The federal government has long enjoyed reimbursement rights when Medicare recipients recover damages from third-party tortfeasors (42 U.S.C. § 1395y(b) (2)(B)(ii)). Although some attorneys have quietly taken advantage of the repayment obligation's lax enforcement, the situation may change this month when new reporting requirements take effect. The new rules, promulgated under the Medicare, Medicaid and SCHIP Extension Act of 2007 (MMSEA), require defendants and their attorneys to notify the government whenever they learn that the plaintiff is a Medicare beneficiary. A Super Lien
Medicare is a secondary insurance plan that conditionally pays for medical treatment subject to reimbursement by a primary source such as private health insurance or a third-party tortfeasor.

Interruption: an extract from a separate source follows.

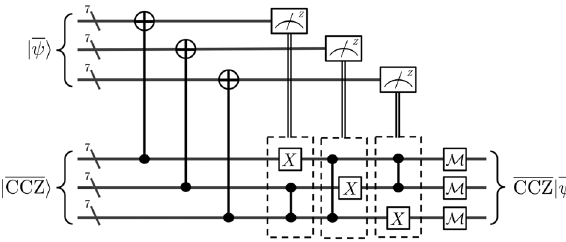
FIG. 12. Teleporting a CCZ gate into code blocks using a j CCZ i state verified using Fig. 11. All gates and measurements are transversal. Again, M is the measurement of all 7-qubit stabilizers using Steane states, Fig. 10(a). Assuming the classi- cally controlled operations are never done, the total circuit volume, the complete volume of magic-state injection with postselected preparation, is 969 þ 42 × 2 þ 155 × 3 ¼ 1518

A Medicare beneficiary who receives payment from a primary source must reimburse Medicare within 60 days. Medicare's right to reimbursement is a "super lien" that trumps everything else, even if a client's recovery has already been distributed (42 U.S.C. § 1395y(b)(2)(B); 42 C.F.R. § 411.24(h)). Enforcement of reimbursement rights rests with the Centers for Medicare and Medicaid Services (CMS). CMS can seek reimbursement directly from the Medicare beneficiary and from anyone else who receives payment from the primary source?including the plaintiffs attorney (42 U.S.C. § 1395y(b)(2) (B); 42 C.F.R. § 411.24(g)). A key amendment of the MMSEA, commonly known as "section 111," shifts the case dynamics because it requires defendants to determine whether the plaintiff is a Medicare beneficiary. If so, defendants and their counsel must notify Medicare of the pending litigation and the plaintiff's identity. (See 42 U.S.C. § 1395y(b)(7) and (8)); 42 C.F.R. §§ 411.22?411.25.) Defendants who make payment to a plaintiff around a Medicare lien are playing with fire; they could end up paying twice. The regulations provide that the defendant or its insurance company must reimburse Medicare "even though it has already reimbursed the beneficiary or other party." (42 C.F.R. § 411.24(i).) Heavy Penalties
Section 111 exacts a $1,000-a-day penalty for failure to comply with Medicare notification requirements (42 U.S.C. § 1395y(b)(7)(B)). In addition, Medicare is entitled to collect interest on delayed payments (42 U.S.C. § 1395y(b)(2)(B)). But the scariest rule change is that all parties in the case-the plaintiff, defendant, defendant's insurance company, and attorneys on both sides-can be held liable for double damages if they ignore the reimbursement obligations and the government must sue to collect (42 C.F.R. § 411.24(c), (e), and (g)). This is bitter medicine to swallow. Indeed, a federal trial court last year imposed liability on a plaintiffs attorney for distributing an award without reimbursing Medicare (U.S. v. Harris, 2009 WL 891931 (N.D. W. Va. 2009)). The good news is that the court imposed liability only for the principal amount, plus interest; but under the new rules, the specter of increased liability looms. What to Do
To avoid such sanctions, plaintiffs counsel should ask the client early on whether Medicare benefits are involved, and alert him or her to the government's potential claim. But don't stop there; contact CMS (www.cms.hhs.gov/apps/contacts/) to verify that benefits were provided, and in what amount. Defense counsel should conduct prompt discovery to ascertain whether the plaintiff is a Medicare beneficiary, and if so the extent of benefits received. If Medicare's claim is unresolved, settlement may be difficult. Defendants will no doubt insist on including language in the settlement agreement that makes the plaintiff (and plaintiffs counsel) responsible for all liens, including Medicare. The defense will probably also ask for indemnity with respect to those liens, and may condition final payment upon resolution of them, perhaps with Medicare as a co-payee on the settlement draft. As a last resort, defendants can interplead settlement funds and join Medicare as a party so that everyone can conclude outstanding issues in a single proceeding. When handling settlement proceeds, attorneys should set aside sufficient funds in their trust account to cover a potential Medicare claim. Clients may not like having their money tied up, but doing so avoids future liability. Given the federal budget deficit, Medicare will probably increase efforts to enforce its rights in personal injury cases. For that reason, attorneys on all sides need to be aware of both Medicare's notification and reimbursement rights and the consequences of ignoring them. Steven G. Mehta is an attorney mediator in Valencia whose practice focuses on health care and injury mediations.